Ollama API - Integrating Self-Hosted AI into Web Applications

One of the strongest advantages of Ollama is not just running local models easily, but also its extremely simple API. Specifically, Ollama provides an OpenAI-compatible endpoint, meaning you can change just 1 line of code to switch from OpenAI to a self-hosted model. This article will cover all the important endpoints, how to integrate with Python and Node.js, streaming, function calling, and finally building a simple chatbot widget.

Main Ollama API Endpoints

By default, Ollama runs the API server at http://localhost:11434. Below are the endpoints you will use most often.

POST /api/generate – Text completion

The most basic endpoint, send a prompt and receive a response:

curl http://localhost:11434/api/generate -d '{
  "model": "llama3.2",
  "prompt": "Explain what Docker is in 3 sentences",
  "stream": false
}'

The response returns JSON containing the response field with the generated text content, along with metadata like total_duration, eval_count (number of output tokens).

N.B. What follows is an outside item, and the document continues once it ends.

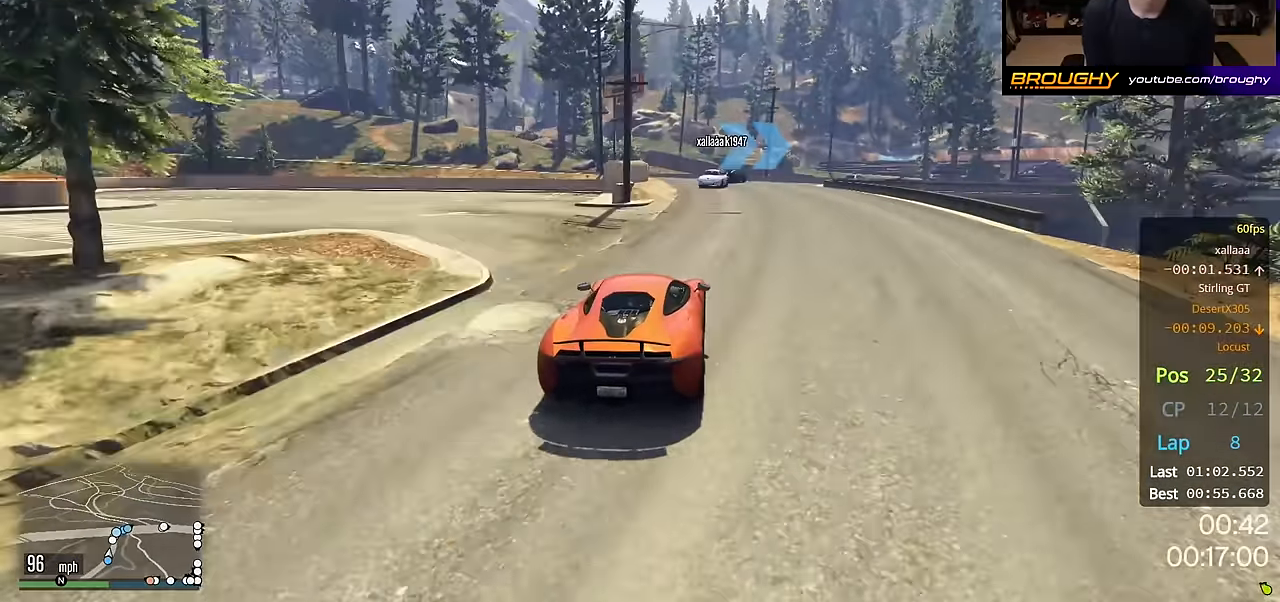
{"buttons": [], "left_stick": "right", "right_stick": "center", "events": [[50, "left_stick", "right"], [267, "R2", "up"]]}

POST /api/chat – Chat with conversation history

This endpoint is more similar to ChatGPT API, supporting an array of messages with roles system, user, assistant:

curl http://localhost:11434/api/chat -d '{
  "model": "llama3.2",
  "messages": [
    {"role": "system", "content": "You are a technical assistant, answer concisely."},
    {"role": "user", "content": "How do Nginx and Apache differ?"}
  ],
  "stream": false
}'

To maintain conversation context, you just need to append new messages to the messages array each time you call. Ollama does not save state between requests, so the entire history must be sent again each time.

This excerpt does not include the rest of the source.